* [Texto da página]:
A Kabala é antes de tudo uma oposição a casuística talmúdica, se quisermos, uma forma de revolta da fé contra a lei. Ela é o refúgio dos espíritos, que não se encontram cômodos nas malhas sutis e inextricáveis das leis talmúdicas e no quadro estreito das fórmulas rituais, cultuais e litúrgicas, buscando uma fonte de água viva.


Com a Kabala apareceu no misticismo judeu uma introdução notável de elementos cristãos e isso tem várias causas: de um lado, os espírito de oposição ao racionalismo de Aristóteles que condena os espíritos do neoplatonismo, os conduz por isso mesmo a fonte da filosofia antiga que concorreu grandemente para alimentar o dogmatismo fundamental de cristianismo. Por outro lado, o espírito de oposição ao dogmatismo judeu conduziu continuamente além dos justos limites que separam a doutrina judaica da doutrina cristã. Por fim independentemente de toda razão lógica as relações fortuitas entre o misticismo judeu e o misticismo cristão e seus representantes são fecundos em idéias recebidas ao mesmo tempo das duas doutrinas.

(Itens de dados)
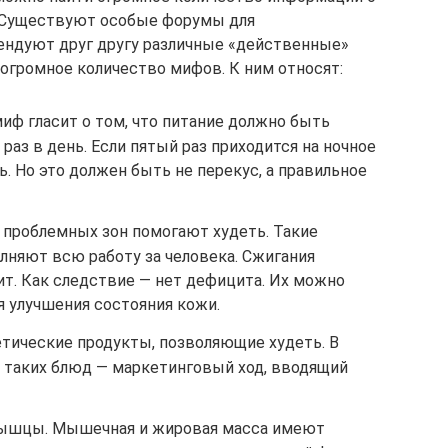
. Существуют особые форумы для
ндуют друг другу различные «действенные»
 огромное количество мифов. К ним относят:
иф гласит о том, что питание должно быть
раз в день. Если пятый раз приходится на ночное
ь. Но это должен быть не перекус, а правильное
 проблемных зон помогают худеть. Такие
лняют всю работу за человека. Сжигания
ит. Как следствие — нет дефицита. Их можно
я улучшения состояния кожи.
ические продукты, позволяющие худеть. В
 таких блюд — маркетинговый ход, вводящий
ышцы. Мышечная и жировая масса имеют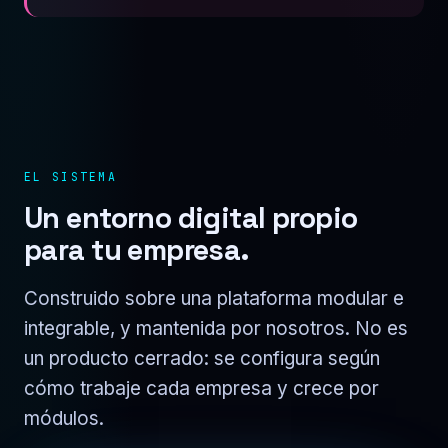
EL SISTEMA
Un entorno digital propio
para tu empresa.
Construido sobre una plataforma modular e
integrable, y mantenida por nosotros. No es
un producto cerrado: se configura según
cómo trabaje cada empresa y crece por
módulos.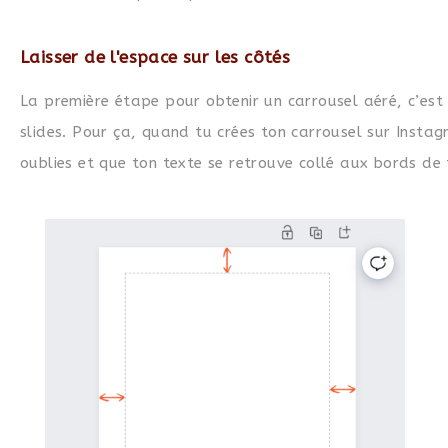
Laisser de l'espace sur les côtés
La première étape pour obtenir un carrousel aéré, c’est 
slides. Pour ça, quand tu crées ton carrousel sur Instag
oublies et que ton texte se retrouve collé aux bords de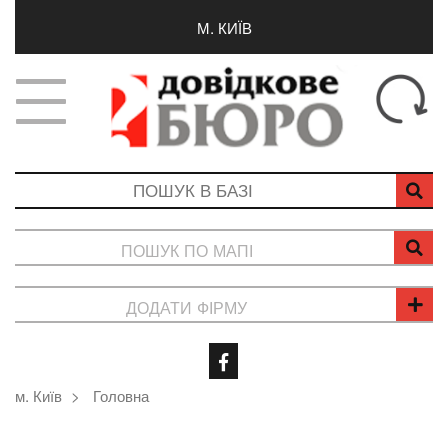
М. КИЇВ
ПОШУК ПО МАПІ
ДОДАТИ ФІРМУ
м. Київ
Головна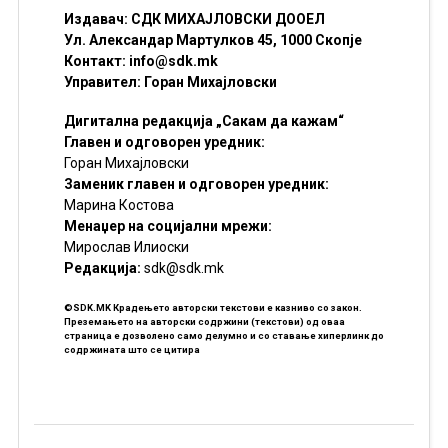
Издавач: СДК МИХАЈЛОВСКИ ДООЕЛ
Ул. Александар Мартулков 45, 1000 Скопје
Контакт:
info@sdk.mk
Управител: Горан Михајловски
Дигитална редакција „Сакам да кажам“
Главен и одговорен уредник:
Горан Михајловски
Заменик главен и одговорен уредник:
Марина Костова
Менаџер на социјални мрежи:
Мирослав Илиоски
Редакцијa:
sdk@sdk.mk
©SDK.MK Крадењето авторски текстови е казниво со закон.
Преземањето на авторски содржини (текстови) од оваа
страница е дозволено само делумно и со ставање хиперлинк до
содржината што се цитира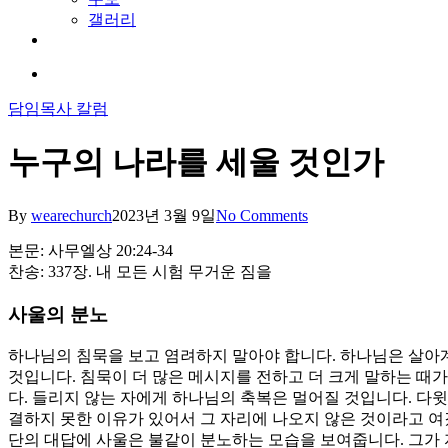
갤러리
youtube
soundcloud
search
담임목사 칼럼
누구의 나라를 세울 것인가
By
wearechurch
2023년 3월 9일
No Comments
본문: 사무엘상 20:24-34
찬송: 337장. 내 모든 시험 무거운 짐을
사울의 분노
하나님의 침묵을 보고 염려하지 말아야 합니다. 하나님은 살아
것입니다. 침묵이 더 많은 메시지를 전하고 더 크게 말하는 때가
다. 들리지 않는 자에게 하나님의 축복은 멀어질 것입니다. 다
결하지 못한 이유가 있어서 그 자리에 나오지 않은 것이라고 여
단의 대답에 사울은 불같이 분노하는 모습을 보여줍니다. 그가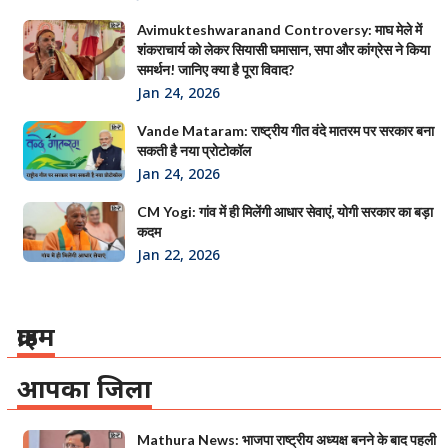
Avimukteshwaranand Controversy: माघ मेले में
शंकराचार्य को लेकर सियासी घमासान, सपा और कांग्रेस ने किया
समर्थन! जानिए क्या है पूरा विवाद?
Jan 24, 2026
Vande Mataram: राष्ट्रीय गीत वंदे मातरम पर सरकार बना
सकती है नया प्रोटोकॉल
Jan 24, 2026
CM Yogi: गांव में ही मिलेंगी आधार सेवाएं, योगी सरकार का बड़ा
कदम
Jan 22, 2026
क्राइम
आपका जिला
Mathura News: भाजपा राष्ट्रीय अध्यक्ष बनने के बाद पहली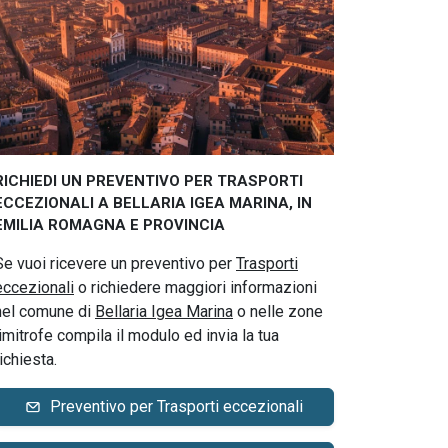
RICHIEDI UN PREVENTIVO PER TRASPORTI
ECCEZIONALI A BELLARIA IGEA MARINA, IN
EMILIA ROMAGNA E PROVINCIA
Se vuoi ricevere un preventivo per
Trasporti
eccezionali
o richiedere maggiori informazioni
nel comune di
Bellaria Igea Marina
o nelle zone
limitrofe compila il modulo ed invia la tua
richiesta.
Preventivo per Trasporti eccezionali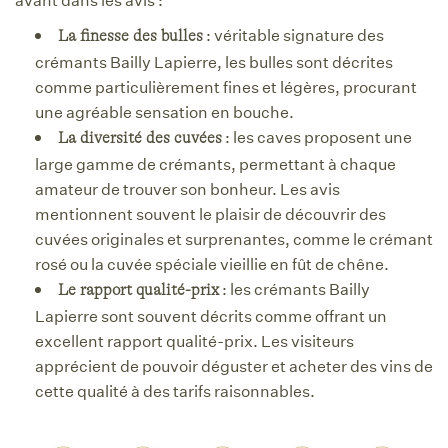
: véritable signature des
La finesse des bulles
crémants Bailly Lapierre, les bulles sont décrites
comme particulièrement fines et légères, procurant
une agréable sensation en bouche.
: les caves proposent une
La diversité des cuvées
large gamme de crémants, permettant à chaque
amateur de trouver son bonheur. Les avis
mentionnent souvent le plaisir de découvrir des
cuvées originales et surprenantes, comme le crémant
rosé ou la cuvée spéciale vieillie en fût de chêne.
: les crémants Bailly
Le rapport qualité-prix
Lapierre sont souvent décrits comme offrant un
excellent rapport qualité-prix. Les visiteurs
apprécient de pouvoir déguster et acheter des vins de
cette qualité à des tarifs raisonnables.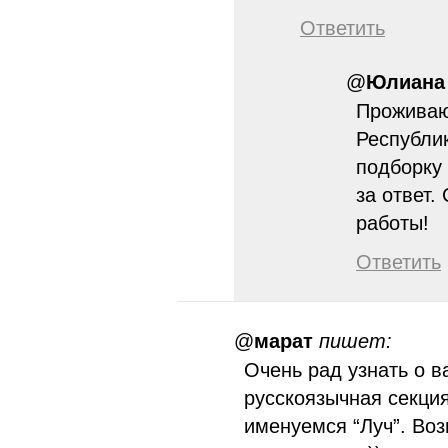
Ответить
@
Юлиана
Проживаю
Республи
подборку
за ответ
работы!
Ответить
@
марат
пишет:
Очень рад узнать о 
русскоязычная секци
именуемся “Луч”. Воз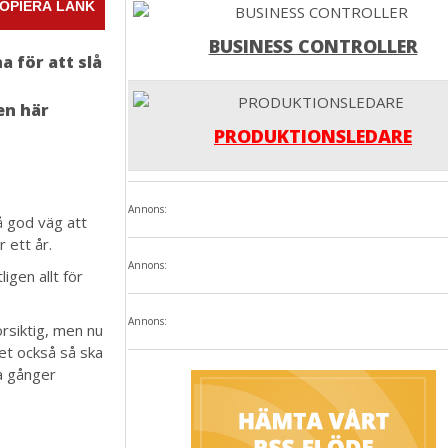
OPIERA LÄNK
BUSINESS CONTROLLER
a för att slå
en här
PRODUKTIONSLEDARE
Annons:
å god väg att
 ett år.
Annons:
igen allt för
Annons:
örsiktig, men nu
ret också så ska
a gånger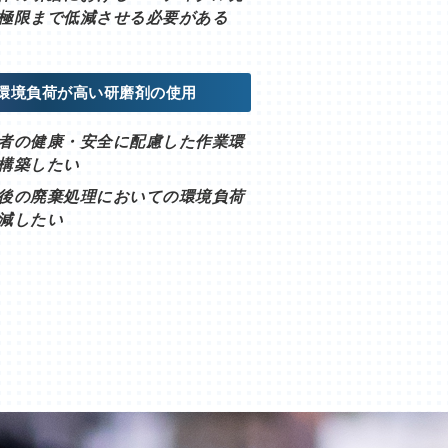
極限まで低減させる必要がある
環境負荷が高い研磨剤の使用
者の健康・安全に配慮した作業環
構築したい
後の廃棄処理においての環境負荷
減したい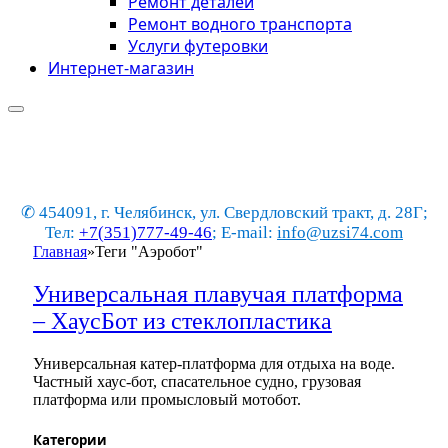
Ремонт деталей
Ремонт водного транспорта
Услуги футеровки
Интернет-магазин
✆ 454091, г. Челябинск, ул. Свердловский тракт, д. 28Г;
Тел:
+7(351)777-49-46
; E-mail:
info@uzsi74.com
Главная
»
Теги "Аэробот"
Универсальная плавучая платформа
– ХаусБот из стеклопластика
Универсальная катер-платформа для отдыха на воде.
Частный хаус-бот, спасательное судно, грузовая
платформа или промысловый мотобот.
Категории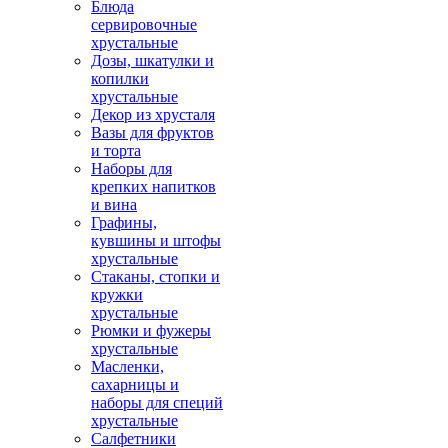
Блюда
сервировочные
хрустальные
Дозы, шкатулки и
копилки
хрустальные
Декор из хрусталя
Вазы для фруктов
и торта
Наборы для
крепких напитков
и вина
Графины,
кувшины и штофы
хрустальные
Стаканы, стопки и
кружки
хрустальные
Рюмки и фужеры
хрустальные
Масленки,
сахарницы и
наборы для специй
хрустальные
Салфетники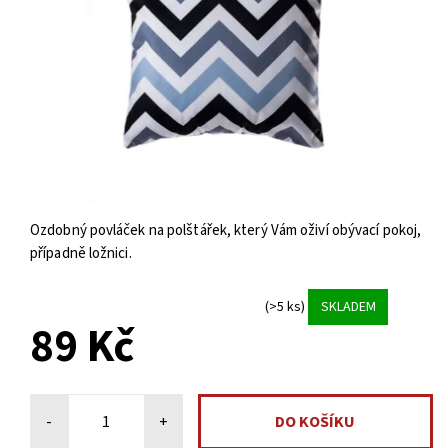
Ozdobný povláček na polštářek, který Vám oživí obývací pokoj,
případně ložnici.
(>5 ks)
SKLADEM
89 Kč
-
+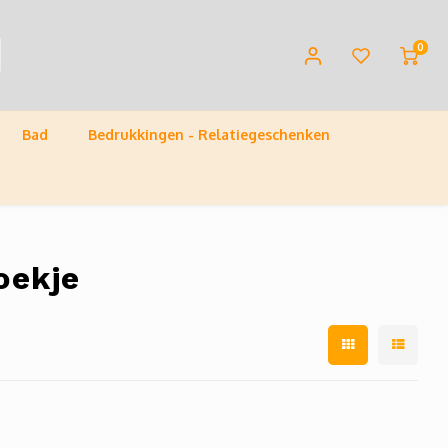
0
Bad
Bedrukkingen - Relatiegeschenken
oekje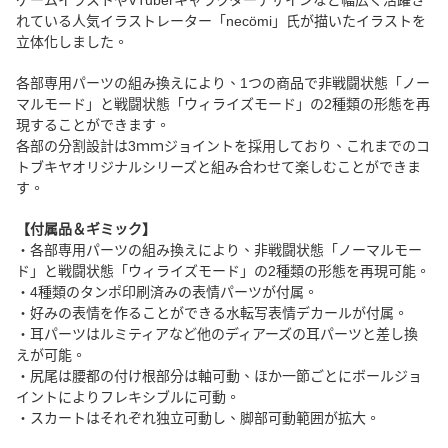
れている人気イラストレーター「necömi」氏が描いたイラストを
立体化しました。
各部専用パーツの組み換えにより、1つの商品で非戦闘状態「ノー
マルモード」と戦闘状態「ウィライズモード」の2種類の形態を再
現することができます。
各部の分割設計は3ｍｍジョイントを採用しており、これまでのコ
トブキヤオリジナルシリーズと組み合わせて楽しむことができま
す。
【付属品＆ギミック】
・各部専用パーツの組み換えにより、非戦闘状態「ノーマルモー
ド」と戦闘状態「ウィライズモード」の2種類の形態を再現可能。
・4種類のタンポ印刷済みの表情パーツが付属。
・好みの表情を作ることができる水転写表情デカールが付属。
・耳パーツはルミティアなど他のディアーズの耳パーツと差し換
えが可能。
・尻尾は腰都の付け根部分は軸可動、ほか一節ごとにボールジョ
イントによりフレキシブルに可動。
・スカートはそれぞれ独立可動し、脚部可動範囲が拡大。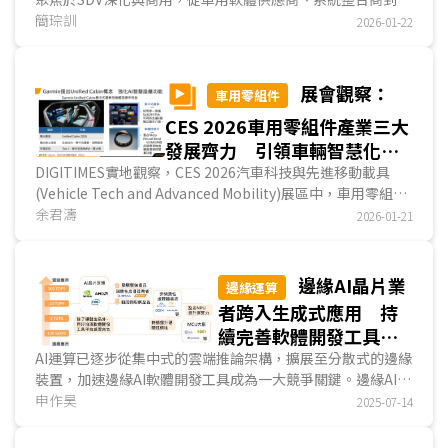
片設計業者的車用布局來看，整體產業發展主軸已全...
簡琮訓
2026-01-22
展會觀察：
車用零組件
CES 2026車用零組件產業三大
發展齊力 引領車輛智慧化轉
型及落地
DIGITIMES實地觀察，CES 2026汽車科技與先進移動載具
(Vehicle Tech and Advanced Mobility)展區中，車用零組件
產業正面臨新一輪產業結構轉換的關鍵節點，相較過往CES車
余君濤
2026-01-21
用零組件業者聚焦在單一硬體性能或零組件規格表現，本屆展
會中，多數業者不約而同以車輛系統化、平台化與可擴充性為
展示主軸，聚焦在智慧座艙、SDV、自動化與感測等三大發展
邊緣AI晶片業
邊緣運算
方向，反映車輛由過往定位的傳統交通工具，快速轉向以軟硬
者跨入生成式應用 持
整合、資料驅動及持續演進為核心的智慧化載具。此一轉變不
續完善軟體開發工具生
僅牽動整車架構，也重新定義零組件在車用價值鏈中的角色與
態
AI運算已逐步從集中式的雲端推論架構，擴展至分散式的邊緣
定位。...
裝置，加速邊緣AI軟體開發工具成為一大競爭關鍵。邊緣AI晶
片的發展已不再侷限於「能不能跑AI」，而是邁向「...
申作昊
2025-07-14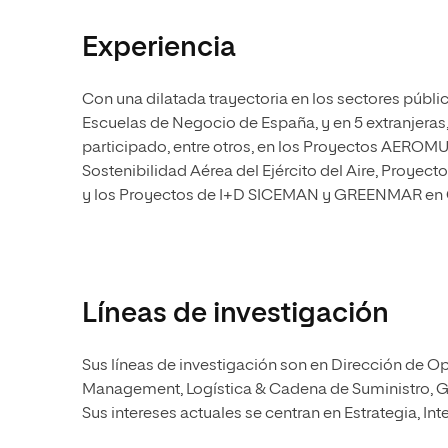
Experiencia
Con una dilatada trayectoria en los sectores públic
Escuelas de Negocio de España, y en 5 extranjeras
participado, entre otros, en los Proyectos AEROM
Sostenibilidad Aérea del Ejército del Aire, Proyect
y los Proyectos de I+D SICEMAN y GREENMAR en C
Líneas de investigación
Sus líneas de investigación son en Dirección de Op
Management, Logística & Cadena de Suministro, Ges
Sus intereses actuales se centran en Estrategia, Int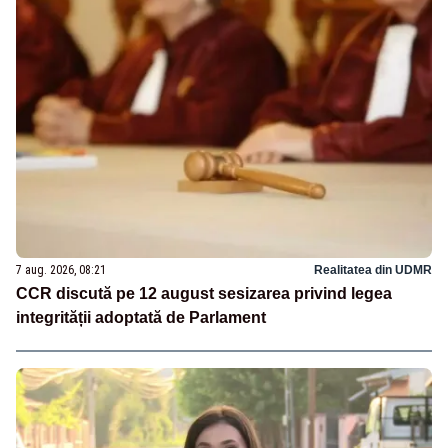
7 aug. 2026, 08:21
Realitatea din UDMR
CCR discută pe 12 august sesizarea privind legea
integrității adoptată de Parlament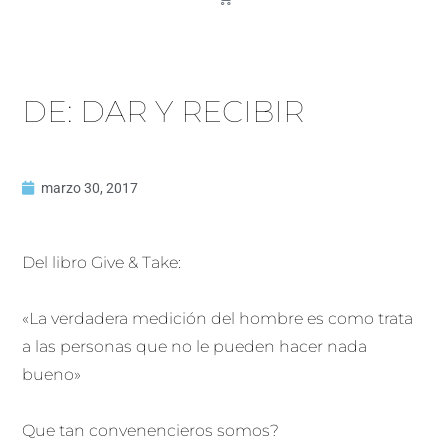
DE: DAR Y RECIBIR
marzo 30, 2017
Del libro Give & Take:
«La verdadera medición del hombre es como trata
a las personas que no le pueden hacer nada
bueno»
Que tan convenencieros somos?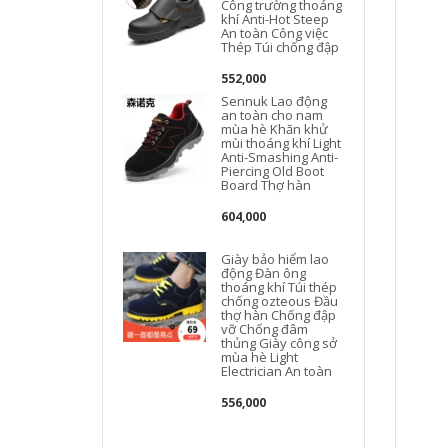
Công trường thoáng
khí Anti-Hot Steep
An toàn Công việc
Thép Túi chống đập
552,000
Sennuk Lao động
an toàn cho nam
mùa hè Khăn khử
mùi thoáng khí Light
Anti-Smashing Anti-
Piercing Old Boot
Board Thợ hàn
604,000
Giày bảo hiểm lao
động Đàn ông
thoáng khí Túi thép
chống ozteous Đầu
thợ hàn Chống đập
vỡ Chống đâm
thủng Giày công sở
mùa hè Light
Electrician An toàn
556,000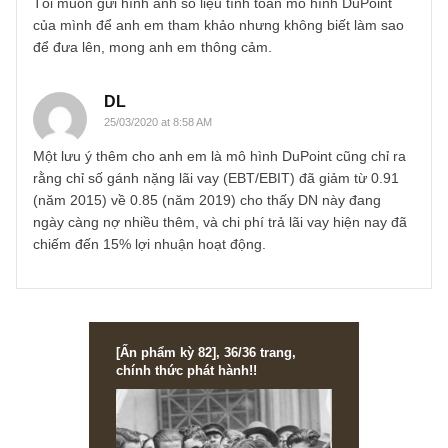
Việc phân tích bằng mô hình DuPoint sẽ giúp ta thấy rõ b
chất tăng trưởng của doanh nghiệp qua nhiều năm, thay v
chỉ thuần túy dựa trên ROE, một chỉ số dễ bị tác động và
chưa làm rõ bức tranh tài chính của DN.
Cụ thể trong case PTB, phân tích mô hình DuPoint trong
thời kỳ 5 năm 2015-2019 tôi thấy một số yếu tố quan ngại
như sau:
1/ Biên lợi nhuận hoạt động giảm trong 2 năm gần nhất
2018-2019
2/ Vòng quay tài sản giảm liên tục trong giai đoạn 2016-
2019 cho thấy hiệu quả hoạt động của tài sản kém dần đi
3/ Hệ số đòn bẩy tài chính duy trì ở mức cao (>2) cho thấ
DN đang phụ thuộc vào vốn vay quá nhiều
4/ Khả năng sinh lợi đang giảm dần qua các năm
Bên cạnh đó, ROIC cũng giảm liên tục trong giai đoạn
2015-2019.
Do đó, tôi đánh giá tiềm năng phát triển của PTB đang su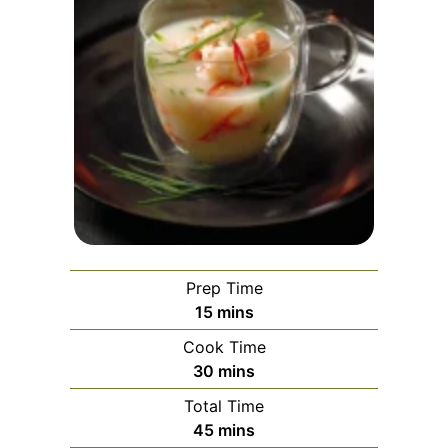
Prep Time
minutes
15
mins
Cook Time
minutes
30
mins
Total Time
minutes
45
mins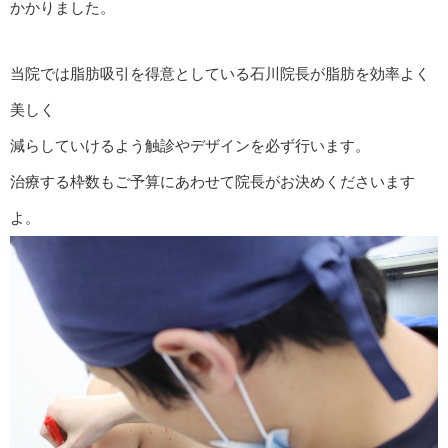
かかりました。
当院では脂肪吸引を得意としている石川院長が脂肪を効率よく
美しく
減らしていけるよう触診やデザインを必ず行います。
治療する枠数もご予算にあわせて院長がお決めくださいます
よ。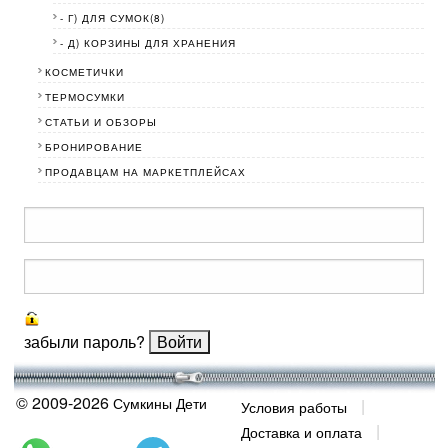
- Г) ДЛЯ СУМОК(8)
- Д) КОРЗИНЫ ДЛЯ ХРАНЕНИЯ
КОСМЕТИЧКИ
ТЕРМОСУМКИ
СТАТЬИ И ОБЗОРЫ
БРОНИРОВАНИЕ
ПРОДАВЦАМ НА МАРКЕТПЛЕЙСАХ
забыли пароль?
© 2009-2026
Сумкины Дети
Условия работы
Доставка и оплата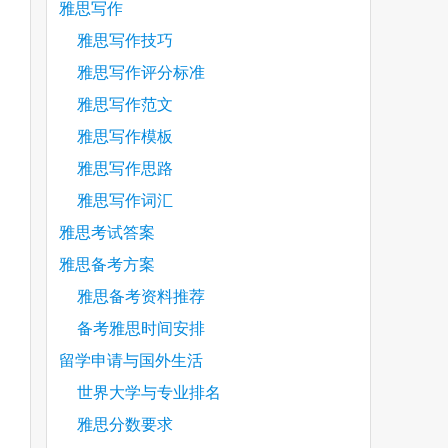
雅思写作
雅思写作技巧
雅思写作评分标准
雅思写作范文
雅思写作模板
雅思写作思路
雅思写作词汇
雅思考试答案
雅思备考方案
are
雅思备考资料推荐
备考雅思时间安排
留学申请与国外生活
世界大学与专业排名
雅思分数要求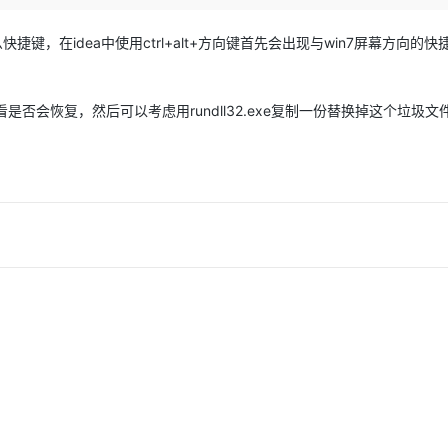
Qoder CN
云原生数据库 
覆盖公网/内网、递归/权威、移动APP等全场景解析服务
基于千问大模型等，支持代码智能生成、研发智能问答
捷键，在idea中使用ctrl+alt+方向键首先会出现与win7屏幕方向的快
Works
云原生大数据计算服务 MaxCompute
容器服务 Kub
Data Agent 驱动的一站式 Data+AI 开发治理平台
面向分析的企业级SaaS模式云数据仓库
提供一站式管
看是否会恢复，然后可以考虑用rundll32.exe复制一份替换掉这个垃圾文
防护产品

* [Ordem de serviço 1]:
Reescreva em forma de lista, de modo mais breve e sem perder os fatos principais, o parágrafo do texto sobre a Kabala que começa com "Com a Kabala apareceu".
* [Ordem de serviço 2]:
Duplique fielmente um trecho do texto sobre a Kabala: comece nas palavras "A Kabala é antes" e pare logo depois de "de água viva.".

* [Espaço de resposta 1]:
Com a Kabala, o misticismo judeu passou a incluir notáveis elementos cristãos, por três causas:
- A oposição ao racionalismo de Aristóteles levou os espíritos à fonte da filosofia antiga, que muito alimentou o dogmatismo fundamental do cristianismo.
- A oposição ao dogmatismo judeu levou continuamente além dos justos limites que separam a doutrina judaica da cristã.
- Independentemente de qualquer razão lógica, as relações fortuitas entre o misticismo judeu e o cristão, e entre seus representantes, geraram muitas ideias recebidas das duas doutrinas ao mesmo tempo.

* [Espaço de resposta 2]:
A Kabala é antes de tudo uma oposição a casuística talmúdica, se quisermos, uma forma de revolta da fé contra a lei. Ela é o refúgio dos espíritos, que não se encontram cômodos nas malhas sutis e inextricáveis das leis talmúdicas e no quadro estreito das fórmulas rituais, cultuais e litúrgicas, buscando uma fonte de água viva.